The City will take the following steps to reach a final determination regarding the creation and design of Heritage Park.

  1. Conclusion of Heritage Park Advisory Commission Process. OHA, the moderating entity, will collect remaining input from the “Heritage Park Advisory Commission” and the “Italian American Task Force” and provide guidance to the City regarding the creation of Heritage Park, including: (a) the design of a heritage and education site at St. Mary’s Circle and the Powelson Site; (b) a concept that permanently recognizes Italian Americans at the circle; and (c) a recommendation regarding the Columbus Statue.
  2. City Parks preparation of the Heritage Park Plan:  The Commissioner of Parks, as the delegee of the Mayor, will create and sponsor the preliminary Plan/Application for the design and creation of Heritage Park, which will thereafter be submitted for further administrative approval to the appropriate agencies, City boards and commissions.
  3. Syracuse Public Arts Commission (“SPAC”) Review:  The Commissioner of Parks will submit the Heritage Park Plan/Application to SPAC for review and advice. The Commissioner, with the Mayor’s approval, may alter the Heritage Park Plan/Application based on SPAC’s review and comments.
  4. City Planning Commission (“CPC”) Review: The Commissioner of Parks, after review of any advice or recommendations by SPAC, will then submit the preliminary Heritage Park Plan/Application to the CPC to seek its “recommendation” as required by the City Charter. The recommendations will be issued in the form of an approved resolution from a regularly scheduled CPC public meeting.

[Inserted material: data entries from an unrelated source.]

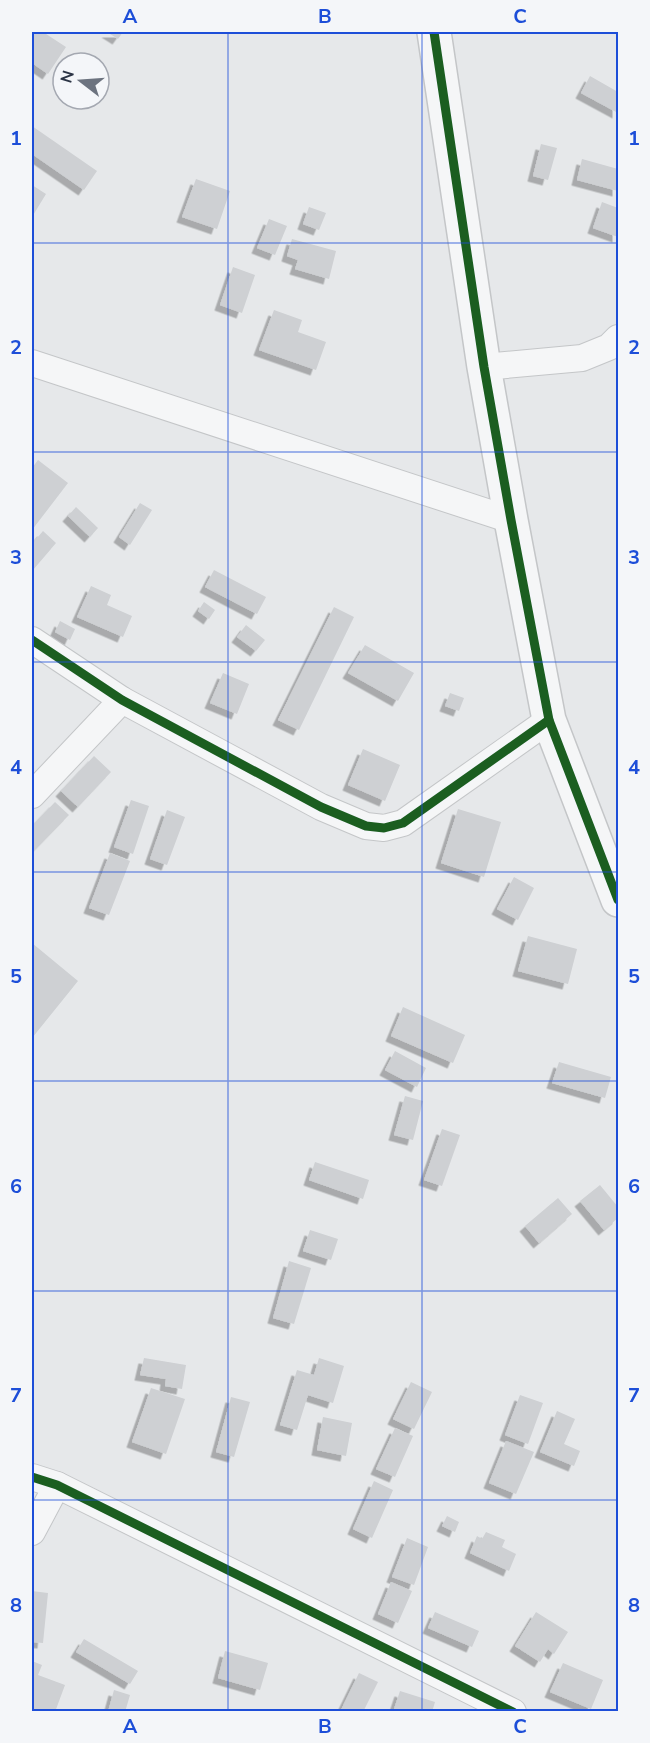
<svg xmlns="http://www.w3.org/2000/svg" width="650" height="1743" viewBox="0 0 650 1743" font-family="'Nunito Sans',sans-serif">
	<defs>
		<filter id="shadow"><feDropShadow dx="-5.5" dy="5.5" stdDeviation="0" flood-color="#0004"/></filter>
	</defs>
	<rect width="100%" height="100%" fill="#e6e8ea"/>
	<g fill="#ced0d3" filter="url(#shadow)">
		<polygon points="32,32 43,32 66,47 48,74 32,63"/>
		<polygon points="107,32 123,32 118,39"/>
		<polygon points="590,76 618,92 618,113 581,93"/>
		<polygon points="32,126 97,171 84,190 32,154"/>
		<polygon points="541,144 557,148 548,180 533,176"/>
		<polygon points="582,159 618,169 618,191 577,180"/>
		<polygon points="196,179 230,191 217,229 182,217"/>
		<polygon points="32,185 46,194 32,217"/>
		<polygon points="602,202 618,208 618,237 593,228"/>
		<polygon points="309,207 326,213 319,230 303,224"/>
		<polygon points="269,219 287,226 275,255 257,248"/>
		<polygon points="292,239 336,251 329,279 295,269 298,260 287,256"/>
		<polygon points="233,267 255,275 242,313 220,305"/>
		<polygon points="274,310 302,320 298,332 326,342 316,370 259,350"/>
		<polygon points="38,460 68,483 32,530 32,468"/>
		<polygon points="140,503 152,510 130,545 119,537"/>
		<polygon points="76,507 98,528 90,537 68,516"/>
		<polygon points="43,531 56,543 32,571 32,544"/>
		<polygon points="214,570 266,597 257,614 205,587"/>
		<polygon points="91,586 111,595 107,605 132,616 123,637 77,617"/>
		<polygon points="204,602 215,610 209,619 198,611"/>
		<polygon points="334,607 354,617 299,730 278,720"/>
		<polygon points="60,621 75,629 70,640 55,632"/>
		<polygon points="246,625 265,640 256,651 237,637"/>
		<polygon points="365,645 414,673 398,701 348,673"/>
		<polygon points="223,673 249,684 237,714 210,703"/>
		<polygon points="450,693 464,698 459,711 445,706"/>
		<polygon points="363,749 400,765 385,801 348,785"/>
		<polygon points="94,756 111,772 78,807 61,791"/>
		<polygon points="131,800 149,806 133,854 114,847"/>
		<polygon points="55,802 69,815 33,852 32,850 32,826"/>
		<polygon points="458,809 501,822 484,877 441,863"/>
		<polygon points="167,810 185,817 167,865 150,859"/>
		<polygon points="110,853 130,861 109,915 89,908"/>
		<polygon points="514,877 534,888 518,920 497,909"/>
		<polygon points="528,936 577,949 568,984 518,971"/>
		<polygon points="32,943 78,981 32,1038"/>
		<polygon points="403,1007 465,1035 453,1063 391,1036"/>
		<polygon points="395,1051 426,1068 417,1087 385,1070"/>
		<polygon points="559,1062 611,1077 605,1098 552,1083"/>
		<polygon points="405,1096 423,1101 413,1140 394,1135"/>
		<polygon points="442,1129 460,1135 442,1186 424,1180"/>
		<polygon points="315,1162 369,1180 363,1199 309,1180"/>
		<polygon points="600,1185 618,1207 618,1218 604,1230 580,1201"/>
		<polygon points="558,1198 572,1214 539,1243 525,1226"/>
		<polygon points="310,1230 338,1239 331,1260 303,1251"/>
		<polygon points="289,1261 311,1268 294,1324 273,1318"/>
		<polygon points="144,1358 186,1365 182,1389 165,1386 166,1379 140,1375"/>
		<polygon points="319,1358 344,1366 333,1403 308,1395 297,1430 280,1425 297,1370 314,1375"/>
		<polygon points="411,1382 432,1392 414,1429 393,1419"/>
		<polygon points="151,1388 185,1399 166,1454 132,1442"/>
		<polygon points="520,1395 543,1403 528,1444 505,1435"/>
		<polygon points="231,1397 250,1402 234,1457 216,1452"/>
		<polygon points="557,1411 575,1419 564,1444 580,1451 574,1466 540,1452"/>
		<polygon points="323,1417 352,1423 346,1456 317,1450"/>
		<polygon points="395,1428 413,1436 395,1477 376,1469"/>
		<polygon points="506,1441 534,1452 516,1494 489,1483"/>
		<polygon points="374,1481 393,1490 372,1538 353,1529"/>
		<polygon points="447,1516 459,1522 455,1532 442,1526"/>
		<polygon points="486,1532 505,1540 502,1547 516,1554 509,1571 470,1553 477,1536 482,1539"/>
		<polygon points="407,1538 428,1547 414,1585 392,1577"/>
		<polygon points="391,1582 412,1591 398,1623 378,1614"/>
		<polygon points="32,1591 48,1593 43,1643 32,1642"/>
		<polygon points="435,1612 479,1631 472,1647 428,1628"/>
		<polygon points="536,1612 568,1632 554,1654 548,1649 540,1662 515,1646"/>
		<polygon points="84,1639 138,1671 130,1684 76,1652"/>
		<polygon points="225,1651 268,1663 260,1690 218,1678"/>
		<polygon points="32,1661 42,1665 38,1675 65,1685 55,1712 32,1712"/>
		<polygon points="563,1663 603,1680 591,1709 550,1692"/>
		<polygon points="359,1673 378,1682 363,1712 340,1712"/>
		<polygon points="114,1690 130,1695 125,1712 108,1712"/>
		<polygon points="400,1691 435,1702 432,1712 401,1712 394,1709"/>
	</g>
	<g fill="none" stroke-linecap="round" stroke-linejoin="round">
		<defs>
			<g id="minor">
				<polyline points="32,363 511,520"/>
				<polyline points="484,367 582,358 609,347 618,338"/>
				<polyline points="32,640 122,700 321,807 366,826 384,828 403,823 549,720"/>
				<polyline points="32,795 122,700"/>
				<polyline points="32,1477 57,1485 513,1712"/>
				<polyline points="32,1532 57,1485"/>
			</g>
			<polyline id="tertiary" points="434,32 484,367 511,520 549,720 618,900"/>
		</defs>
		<use href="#minor" stroke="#c4c6c8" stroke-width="28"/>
		<use href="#tertiary" stroke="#c4c6c8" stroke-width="36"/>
		<use href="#minor" stroke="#f5f6f7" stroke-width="26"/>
		<use href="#tertiary" stroke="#f5f6f7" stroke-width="33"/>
		<defs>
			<g id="cycleway">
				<polyline points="434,32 484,367 511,520 549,720 618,900"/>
				<polyline points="32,640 122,700 321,807 366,826 384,828 403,823 549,720"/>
				<polyline points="32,1477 57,1485 513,1712"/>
			</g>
		</defs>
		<use href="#cycleway" stroke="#f4f6f9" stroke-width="13"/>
		<use href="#cycleway" stroke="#1b5e20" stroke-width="9"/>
	</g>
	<path fill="none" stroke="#1d4ed8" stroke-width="1.5" stroke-opacity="0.55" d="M228,32v1680M422,32v1680M32,243h586M32,452h586M32,662h586M32,872h586M32,1081h586M32,1291h586M32,1500h586"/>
	<rect width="650" height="1743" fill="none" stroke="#f4f6f9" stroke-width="66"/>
	<g transform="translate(81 81) rotate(287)"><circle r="28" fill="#f4f6f9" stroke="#a4a8b1" stroke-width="1.5"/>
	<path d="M0-4.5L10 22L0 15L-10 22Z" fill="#6c737f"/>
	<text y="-9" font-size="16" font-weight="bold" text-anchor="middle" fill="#2b3445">N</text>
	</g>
	<rect x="33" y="33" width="584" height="1677" fill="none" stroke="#1d4ed8" stroke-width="2"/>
	<g font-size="20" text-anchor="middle" font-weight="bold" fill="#1d4ed8">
		<text x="130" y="23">A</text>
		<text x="325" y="23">B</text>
		<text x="520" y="23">C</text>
		<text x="16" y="145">1</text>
		<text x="634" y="145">1</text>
		<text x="16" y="354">2</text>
		<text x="634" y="354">2</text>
		<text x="16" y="564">3</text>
		<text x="634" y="564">3</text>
		<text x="16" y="774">4</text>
		<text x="634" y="774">4</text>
		<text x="16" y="983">5</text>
		<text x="634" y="983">5</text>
		<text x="16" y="1193">6</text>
		<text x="634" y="1193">6</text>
		<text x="16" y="1402">7</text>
		<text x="634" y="1402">7</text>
		<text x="16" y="1612">8</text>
		<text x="634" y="1612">8</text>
		<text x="130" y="1733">A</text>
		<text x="325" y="1733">B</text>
		<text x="520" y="1733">C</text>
	</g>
</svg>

  5. Syracuse Landmark Preservation Board (“LPB”) SEQR Review and Vote: After receiving recommendations from SPAC and CPC, the Commissioner of Parks will then submit the Heritage Park Plan/Application to the LPB, who will conduct an environmental review pursuant to the SEQR process. Upon the conclusion of SEQR process, the Landmark Preservation Board would consider the Plan at a subsequently scheduled public meeting and vote on whether to approve a Certificate of Appropriateness for the Plan.
  6. Final Administration Determination: Only after the above process is complete will the Mayor’s office make a final determination regarding the design of the Heritage Park, prior to engaging in any public procurement process for design and construction services.